LLMs have revolutionized code-related tasks by leveraging large pre-training corpora, but their application to WebShell detection remains underexplored. Using LLMs for this task reveals critical bottlenecks: the fixed context window truncates large WebShells, potentially missing malicious segments embedded in benign code. In-context learning, a cornerstone of LLM adaptability, falters because demonstrations consume context space, and random or semantic similarity-based selections fail to capture WebShell-specific behaviors.
These gaps between rule-based rigidity, ML/DL data dependency, and LLM context and ICL limitations motivated the BFAD framework.

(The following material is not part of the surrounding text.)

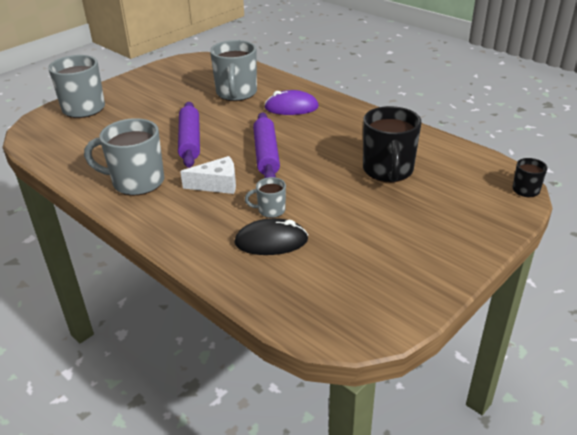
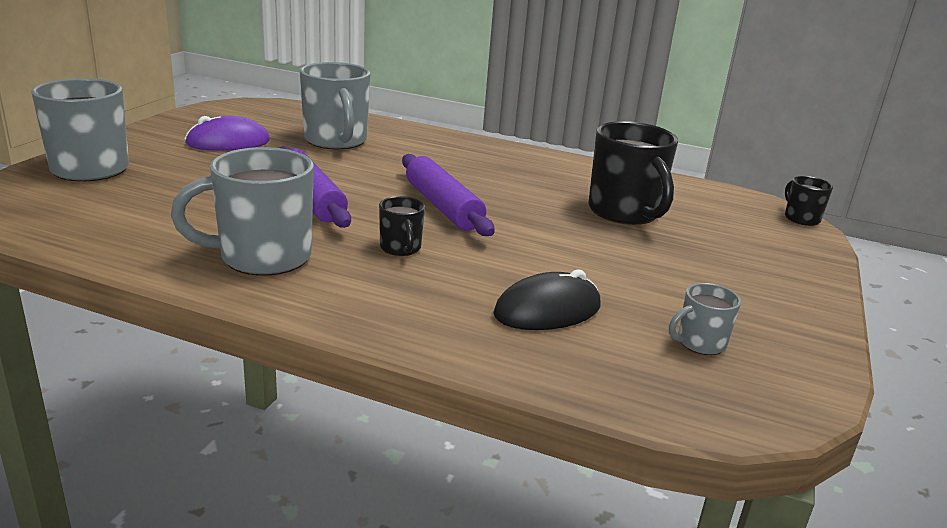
camera: 25 degrees left, 10 degrees down
white cheese [180,156,236,194] -> black mug [379,196,425,256]
grey mug [245,177,286,218] -> grey mug moved to [669,283,741,355]
purple mouse [264,90,319,115] -> purple mouse moved to [185,116,270,151]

By overcoming context constraints with a hybrid extraction strategy and enhancing ICL with weighted behavioral profiling, BFAD addresses the unique challenges of applying LLMs to WebShell detection.
Advancing WebShell Detection with LLMs
The BFAD framework represents a significant advancement in applying LLMs to WebShell detection. By addressing the unique challenges of this domain through critical function filtering, context-aware code extraction, and weighted behavioral function profiling, BFAD enables LLMs to achieve state-of-the-art performance without additional training.
The framework's effectiveness is demonstrated by remarkable improvements across models of all sizes. Large models like GPT-4 achieved an F1 score of 99.35%, surpassing traditional benchmarks, while smaller models like Qwen-2.5-0.5B improved by 51.23 percentage points to reach an F1 score of 82.67%.
As the first systematic exploration of LLMs for WebShell detection, this work not only demonstrates their potential but also provides actionable solutions to their contextual and behavioral challenges. By strategically focusing on the most relevant code regions and leveraging domain-specific knowledge to select appropriate in-context examples, BFAD paves the way for future advances in code security using LLMs.
The research underscores how domain-specific engineering can dramatically enhance the capabilities of general-purpose LLMs for specialized security tasks. As WebShell attacks continue to evolve, approaches like BFAD that combine the powerful semantic understanding of LLMs with targeted techniques for handling security-specific challenges will be crucial for maintaining robust defenses.